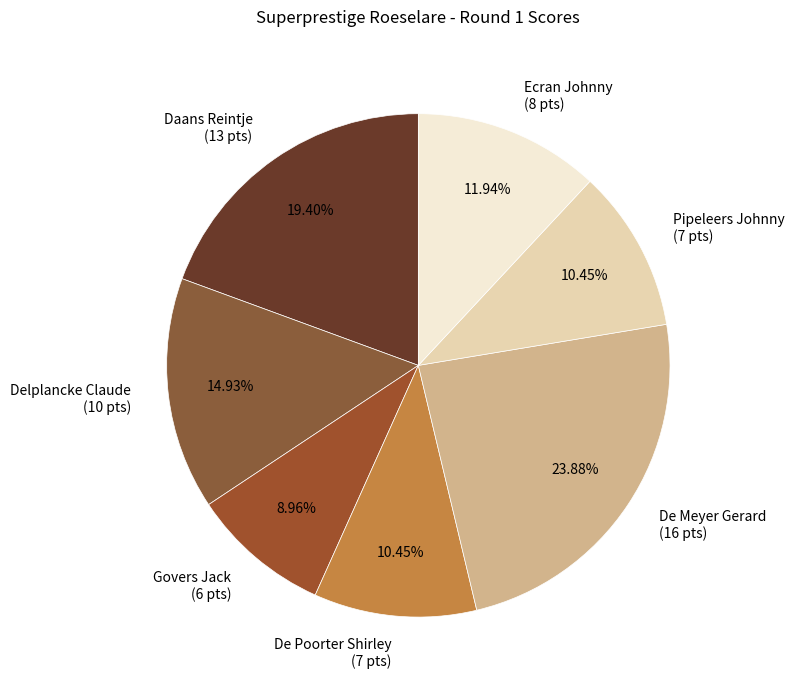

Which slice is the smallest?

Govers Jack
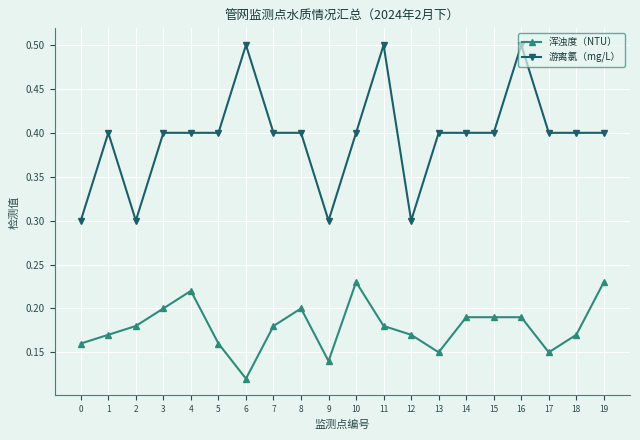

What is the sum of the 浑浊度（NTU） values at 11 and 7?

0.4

---

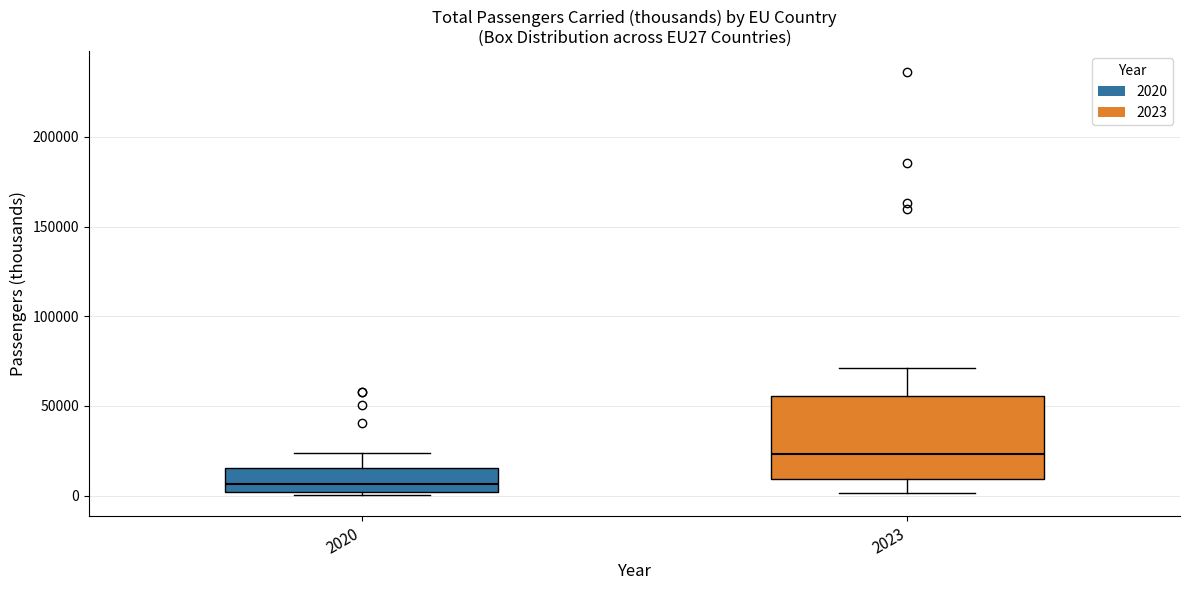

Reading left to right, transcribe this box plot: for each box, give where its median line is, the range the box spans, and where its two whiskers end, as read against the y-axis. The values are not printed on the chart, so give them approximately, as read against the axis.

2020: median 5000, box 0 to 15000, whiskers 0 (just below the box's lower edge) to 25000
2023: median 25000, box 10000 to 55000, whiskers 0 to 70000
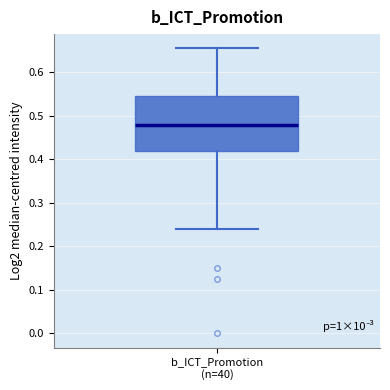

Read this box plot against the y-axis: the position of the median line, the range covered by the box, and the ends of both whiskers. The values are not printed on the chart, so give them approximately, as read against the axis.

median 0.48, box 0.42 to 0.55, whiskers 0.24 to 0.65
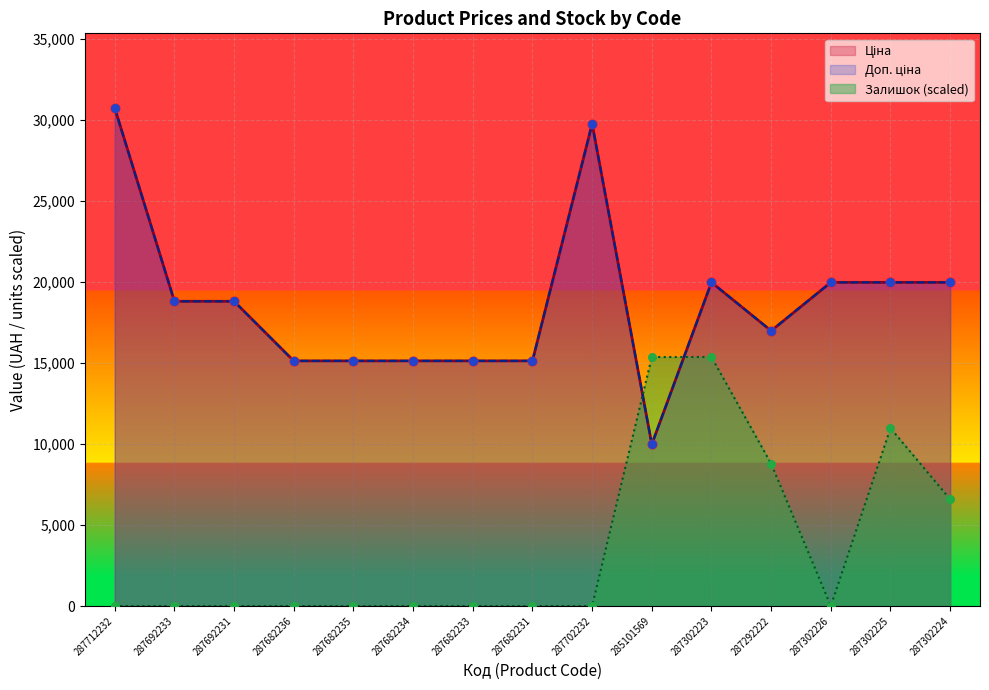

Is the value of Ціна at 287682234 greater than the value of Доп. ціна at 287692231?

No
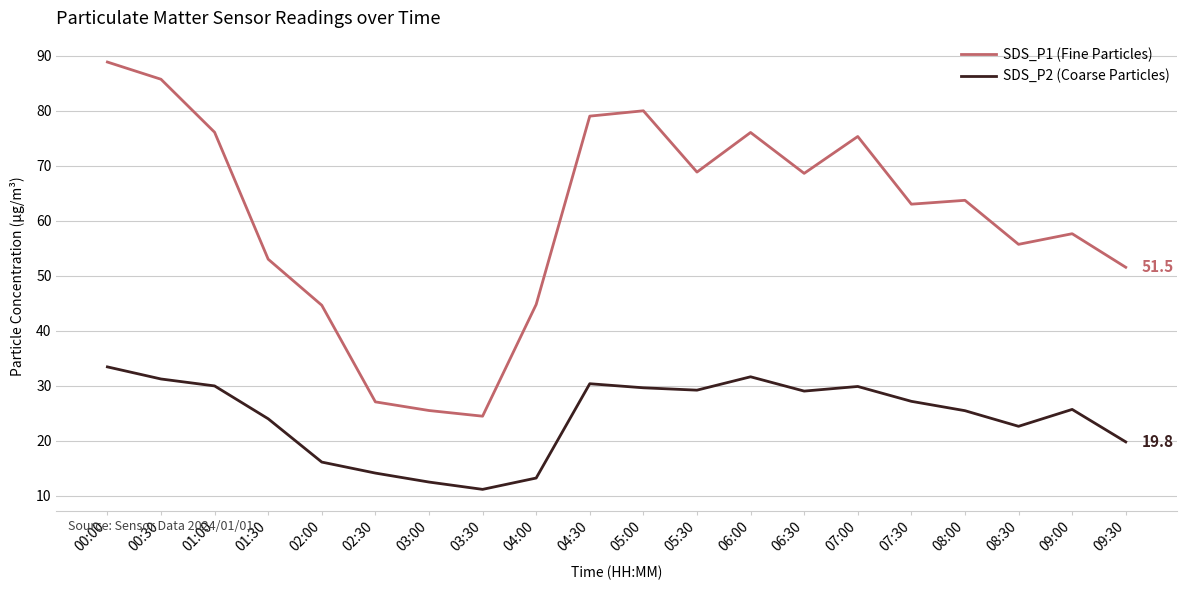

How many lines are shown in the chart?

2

...

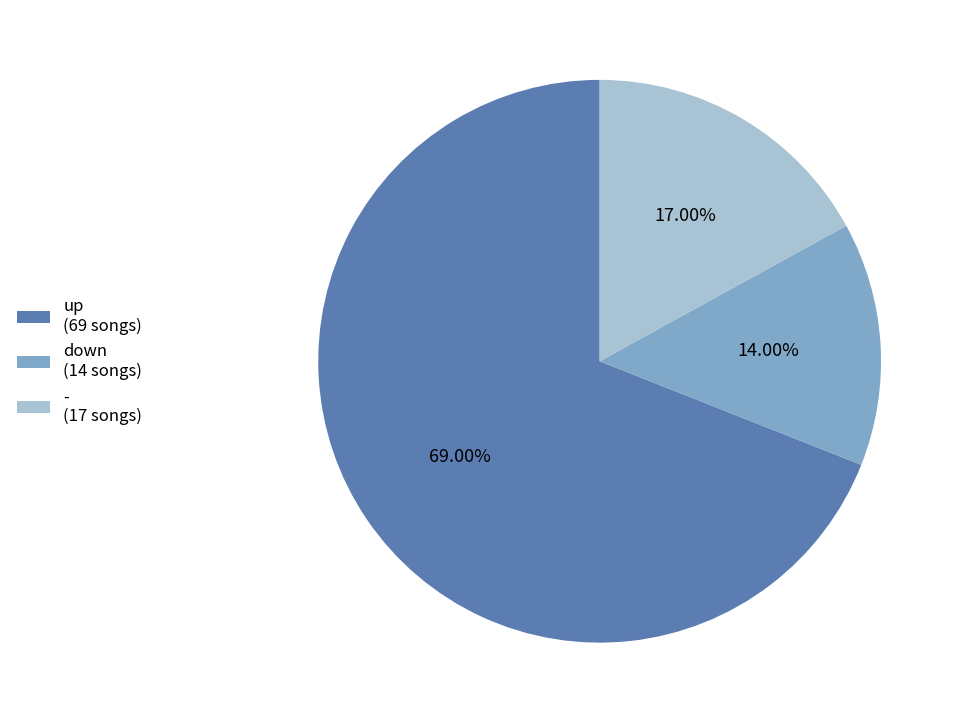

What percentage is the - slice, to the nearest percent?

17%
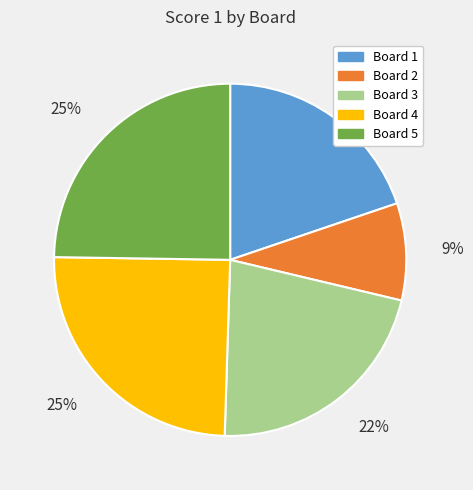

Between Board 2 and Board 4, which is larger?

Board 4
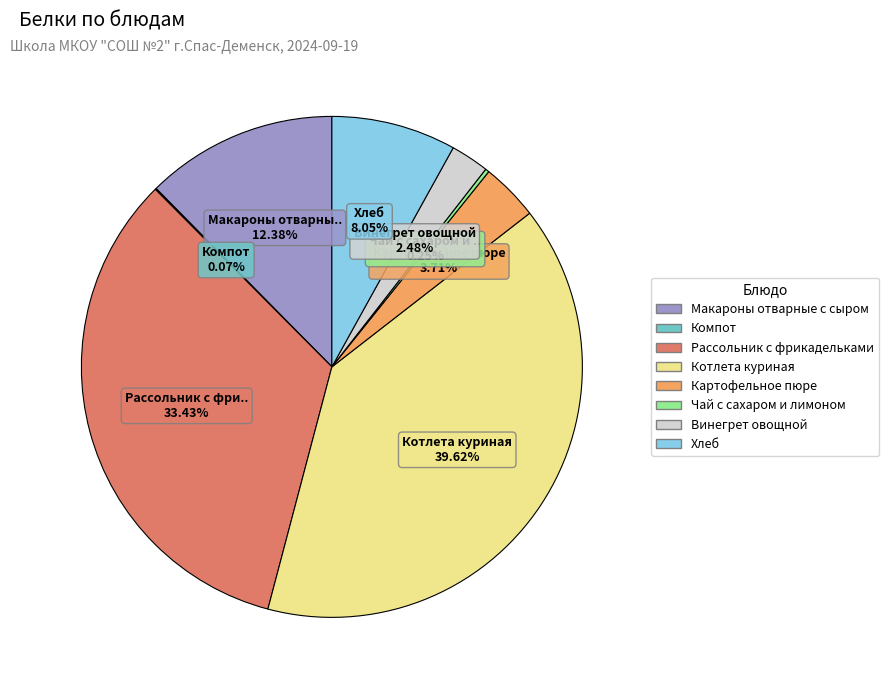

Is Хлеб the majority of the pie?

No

= Problem to solve =
Return each line of the material above that contains the string "Board", treating uppercase and lowercase as distinct.

= Response area =
Between Board 2 and Board 4, which is larger?
Board 4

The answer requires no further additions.